One of the arguments for the mercury-causes-autism hypothesis is that there are subgroups more susceptible to harm from mercury exposures. It is argued that pink disease gives an example for such a susceptibility group.
Pink disease was a reaction to a teething powder which contained mercury. About 1 in 500 children exposed to the powder reacted with pink disease. Two points are important to keep in mind. First, the levels of mercury exposure from the powder were far greater than from vaccines. Second, the exposures were not the same for all children. Some parents would use more teething powder at a time. Some might use it for longer times. This makes it impossible to claim a susceptibility group as the children who showed signs of pink disease could very likely be the ones who had higher levels of mercury exposure.
In a paper just released, a team of researchers interviewed people who had a history of pink disease. Since that teething powder has been gone for decades, these individuals are now old enough to be grandparents.
This is, at best, a very strange paper. Consider these questions:
1) why aren’t they reporting a high autism prevalence in the people who had very high mercury exposures and who showed signs of pink disease? If there is a genetic susceptibility, why isn’t it seen in those with the greatest exposures?
2) why isn’t there a report of high autism prevalence in the children, just the grandchildren? My guess is that the response from some will be that the grandchildren received higher doses of mercury in vaccines than did their parents. Which again would beg the question of where is the high rate of autism in those exposed to the teething powders, especially those who developed pink disease.
The conclusions of this paper have some major logical hurdles to overcome, to say the least. And this is even before the methods are addressed. For example, this all hinges on reports by the grandparents. Not on an actual prevalence measure of the decendents.

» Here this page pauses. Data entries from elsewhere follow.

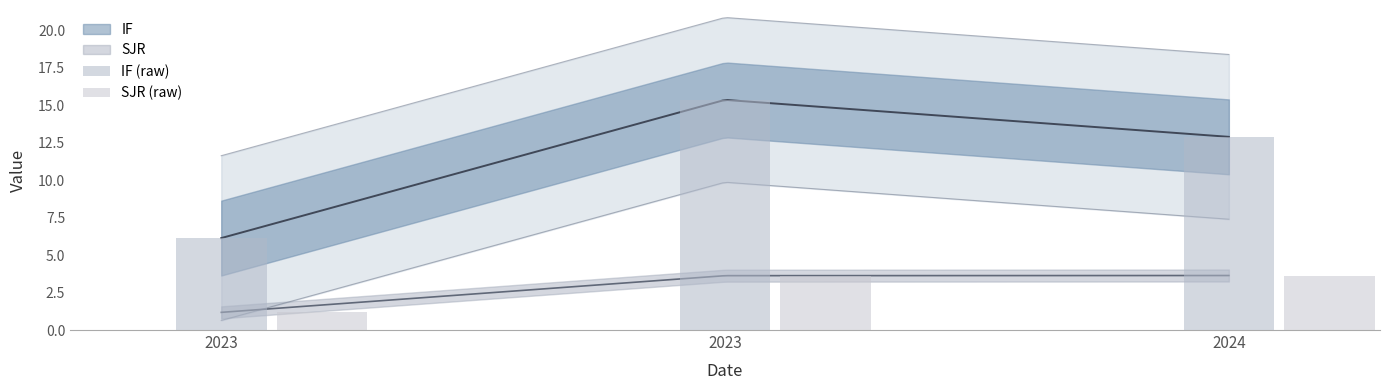

What is the sum of the IF values at 2023 and 2023?

21.5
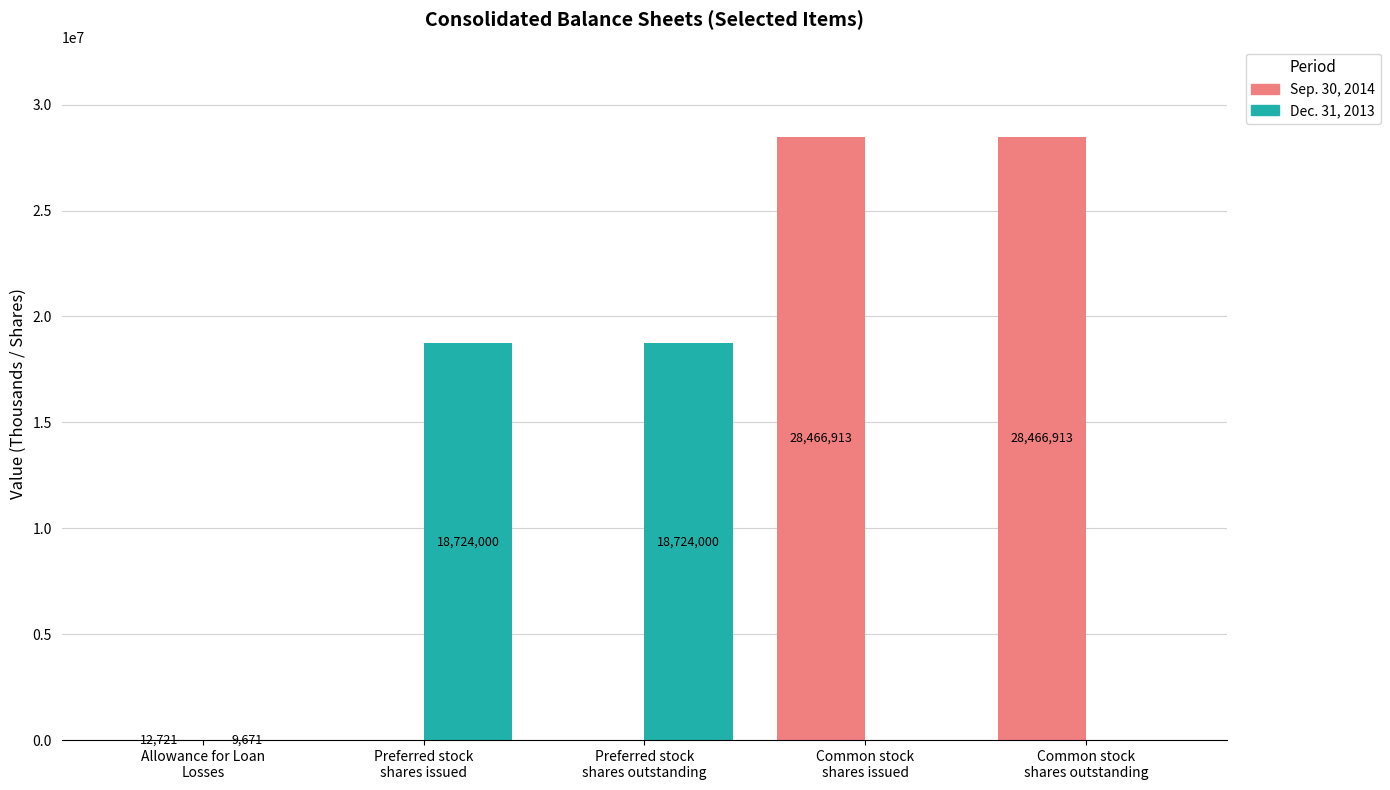

What is the sum of all Dec. 31, 2013 values?

37457671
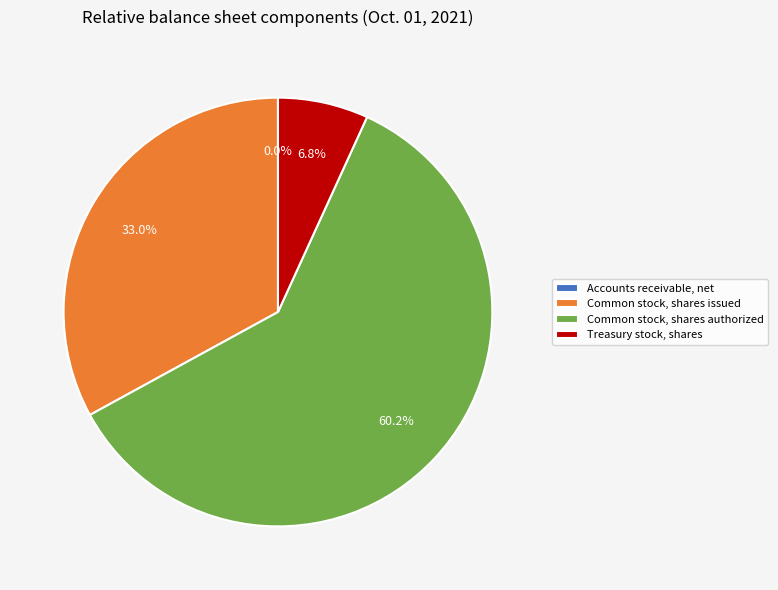

Combined, do Treasury stock, shares and Common stock, shares authorized account for over 50%?

Yes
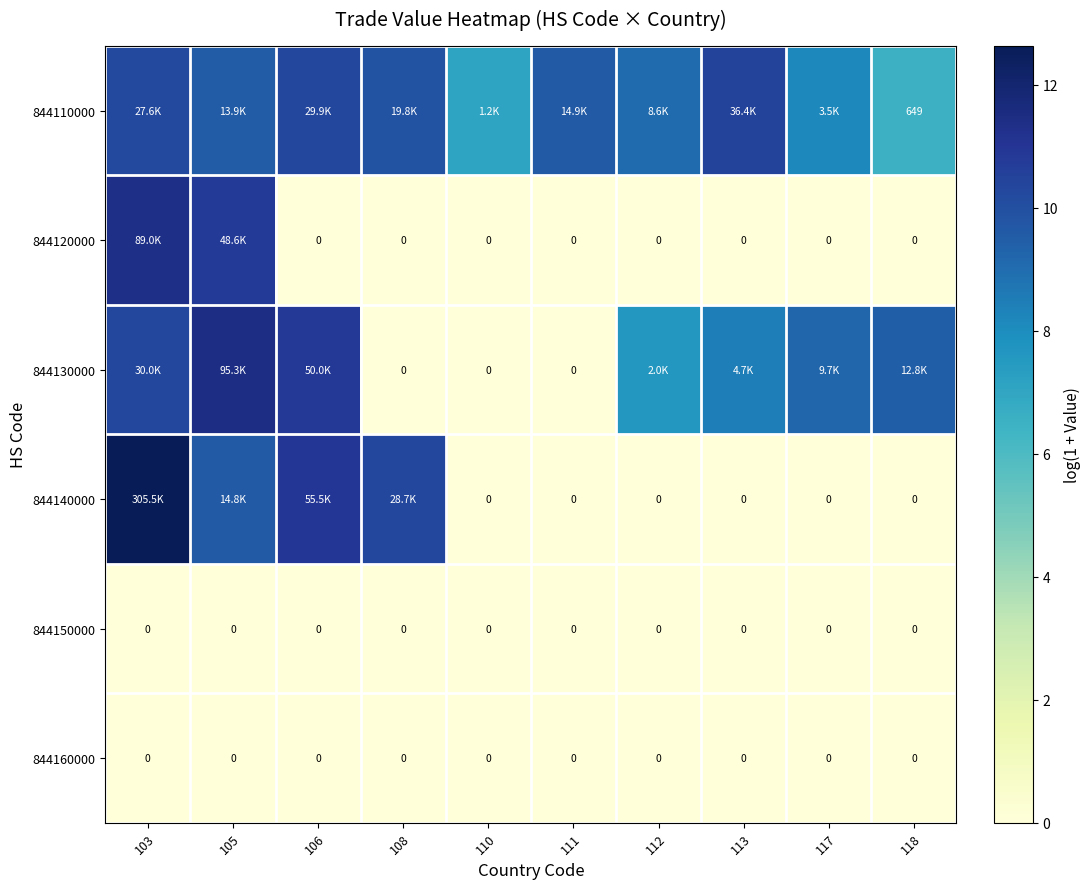

At which category is the sum across all series the highest?

103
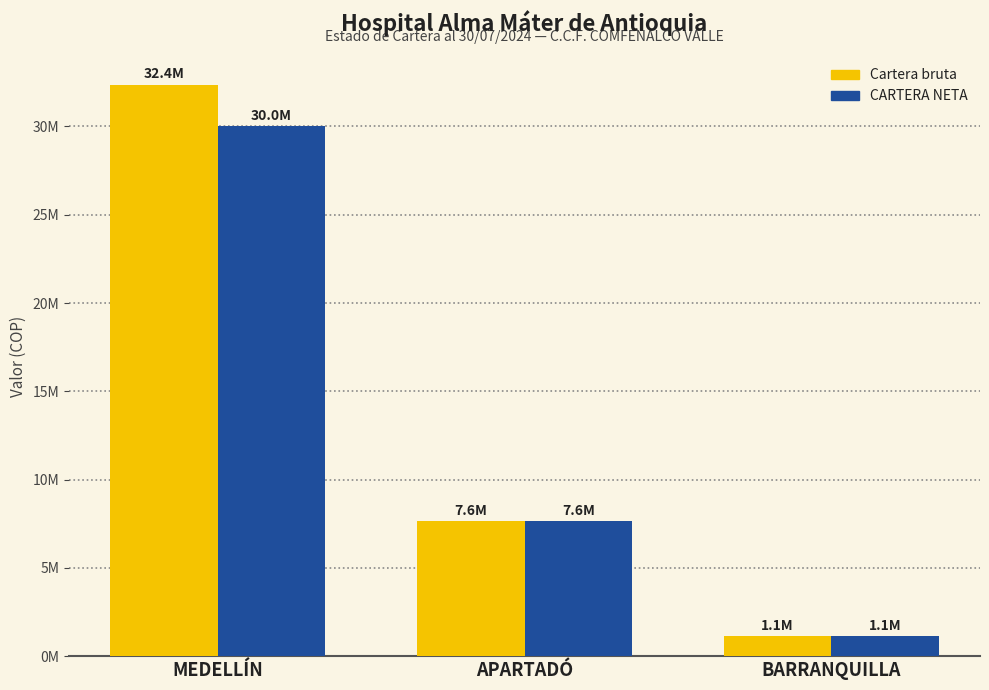

What is the average value of the CARTERA NETA series?

12931388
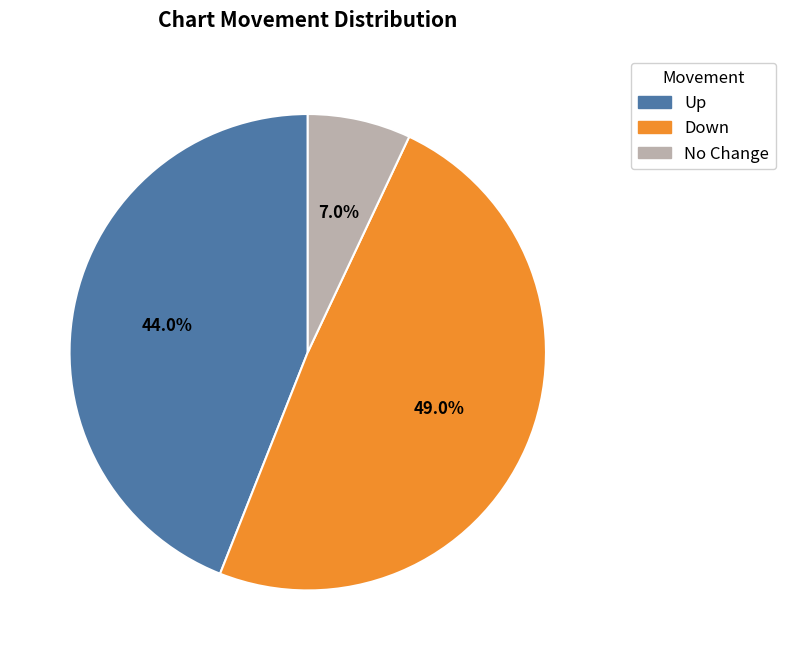

Does any single category account for the majority?

No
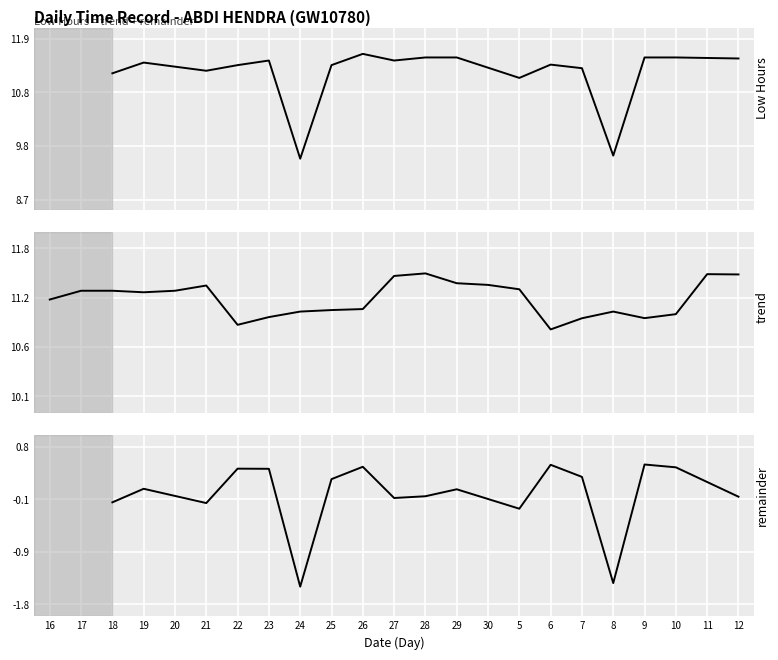

Where is the first local maximum for Low (Hours)?

19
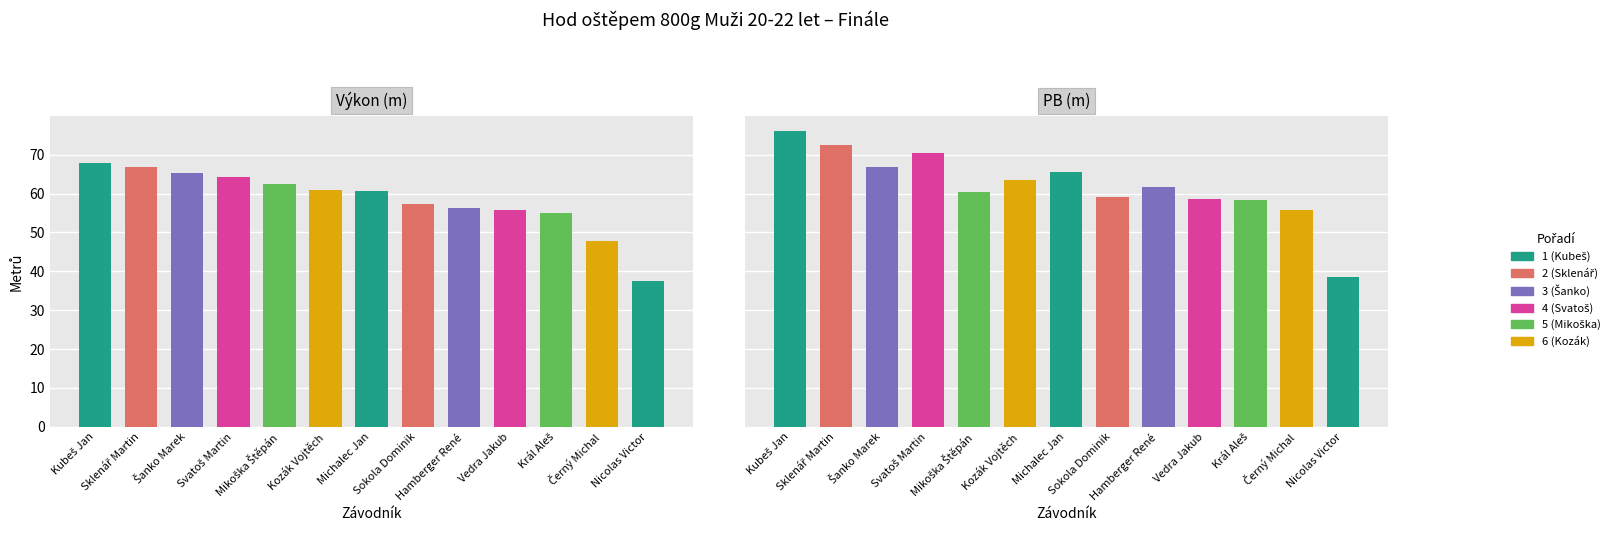

What is the difference between the highest and lowest values at Michalec Jan?

5.1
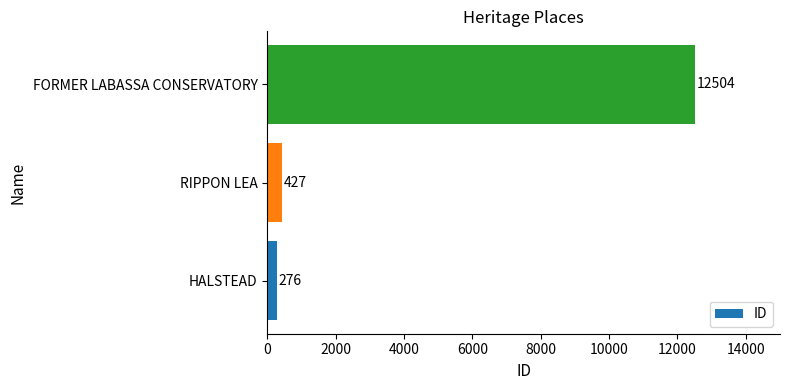

How many values are below 427?

1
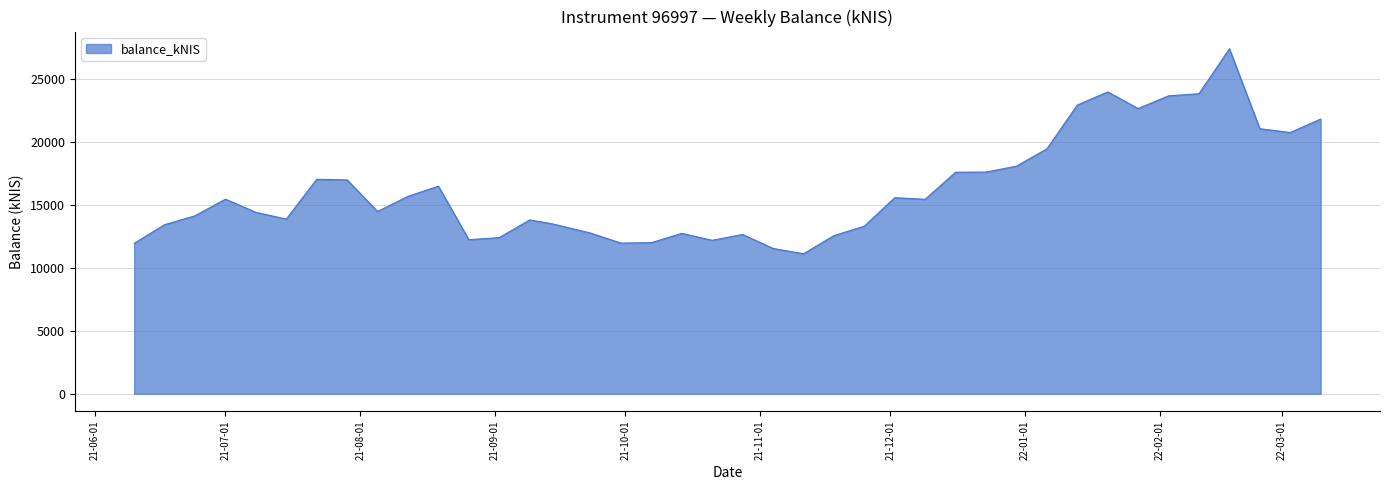

What is the smallest value displayed?

11125.5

If is already well established that the rise in mercury exposures from childhood vaccines was not the cause of the rise in autism prevalence estimates. It has always been clear that autism is not similar to mercury poisoning symptoms. The mercury hypothesis has been harmful, both to public health and the autism communities The time for papers which pose intriguing questions on this subject has past. Studies with weak methods and poor logic are irresponsible in today’s world.
Here is the abstract:
Pink disease (infantile acrodynia) was especially prevalent in the first half of the 20th century. Primarily attributed to exposure to mercury (Hg) commonly found in teething powders, the condition was developed by approximately 1 in 500 exposed children. The differential risk factor was identified as an idiosyncratic sensitivity to Hg. Autism spectrum disorders (ASD) have also been postulated to be produced by Hg. Analogous to the pink disease experience, Hg exposure is widespread yet only a fraction of exposed children develop an ASD, suggesting sensitivity to Hg may also be present in children with an ASD. The objective of this study was to test the hypothesis that individuals with a known hypersensitivity to Hg (pink disease survivors) may be more likely to have descendants with an ASD. Five hundred and twenty-two participants who had previously been diagnosed with pink disease completed a survey on the health outcomes of their descendants. The prevalence rates of ASD and a variety of other clinical conditions diagnosed in childhood (attention deficit hyperactivity disorder, epilepsy, Fragile X syndrome, and Down syndrome) were compared to well-established general population prevalence rates. The results showed the prevalence rate of ASD among the grandchildren of pink disease survivors (1 in 22) to be significantly higher than the comparable general population prevalence rate (1 in 160). The results support the hypothesis that Hg sensitivity may be a heritable/genetic risk factor for ASD.